サマーセミナー「市民健康講座」のレクチャーから

血液細胞を造るしくみ
〜造血幹細胞のすみか(ニッチ)をつきとめ白血病に挑む〜

京都大学再生医科学研究所 生体システム制御学分野教授長澤 丘司たかし(OB会員・S62年卒)

1.血液細胞について

有名なiPS細胞は、全能性の幹細胞とも呼ばれ、1個の細胞から体のすべての細胞を造る能力がある人工的に造られた細胞です。それに対して、私たちの臓器には、組織幹細胞と呼ばれる幹細胞があり、 1個の細胞から特定の臓器やその部品である組織の細胞を形成し、生涯にわたり維持することができます。現在の再生医療ではiPS細胞だけでなく、組織幹細胞を利用することも注目されています。現在、すべての組織で幹細胞が発見されている訳ではありませんが、血液細胞の幹細胞は最初に発見された組織幹細胞で、造血幹細胞と呼ばれます。この細胞は、すべての血液細胞を生涯造り続けることができます。

血液細胞には大きく赤血球、白血球、血小板の3種類の細胞があります。赤血球は体に酸素を肺から取り込んで体のすみずみまで運ぶ役割があります。白血球は体に病原体が進入したときに、その病原体を排除する生体防御という役割があります。これは10数種類あります。血小板は血管が破れたときにその壁にふたをする役割があります(図1)。


図1 血液細胞の分化

血液の病気にはさまざまな種類があります。一番怖いのは、造血 幹細胞の遺伝子の変異が重なることで発症する白血病という血液のがんです。また、その他のがんについても化学療法や放射線療法によって、造血幹細胞が障害されてしまうという最大の副作用があります。白血球がやられると、普段問題にならない菌やウイルスで重篤な感染症になります。赤血球がやられると貧血になり組織の酸素が不足し、血小板がやられると、ちょっとした打撲でも出血が止まらないようになります。これらの病気を治療するためには、どのように血液細胞が維持され、作成され、保護されているかを知らないといけないのです。

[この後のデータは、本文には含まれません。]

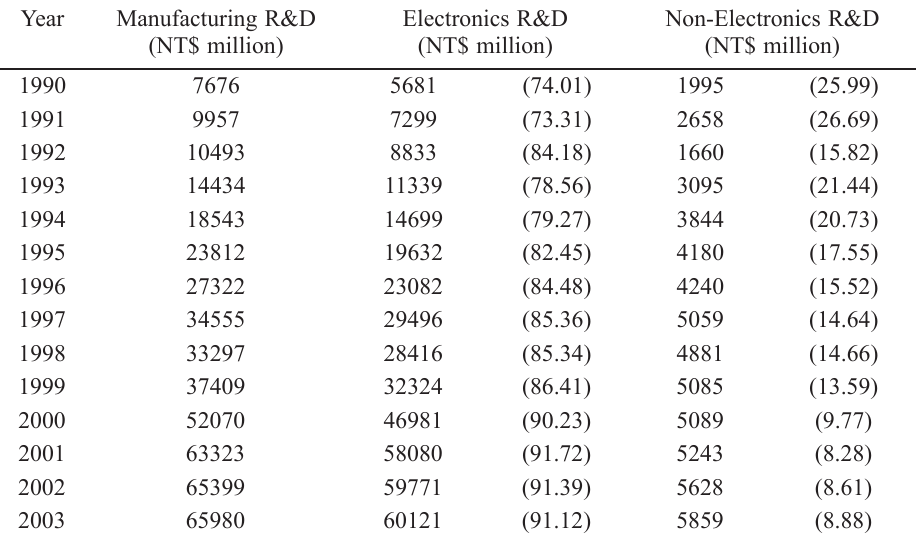
Table 3. The distribution of the total amount of R&D, year by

骨は人体の中で最も強い強度をもっています。骨の中心部分は空洞になっており、そこは骨髄と呼ばれます。この骨に囲まれた骨髄の中に造血幹細胞が存在し、血液細胞が造られています。血液細胞は毎日死んでいきますので、毎日、新たに造られています。われわれは骨髄でどのように血液細胞が造られるかを研究しています。この骨髄の代わりになるように試験管の中で血液細胞を造る実験を世界中で行われてきましたが、誰も成功しませんでした。骨髄の中でどのように血液細胞が造られるかが判明すると、試験管の中で血液細胞を造ることができると思います。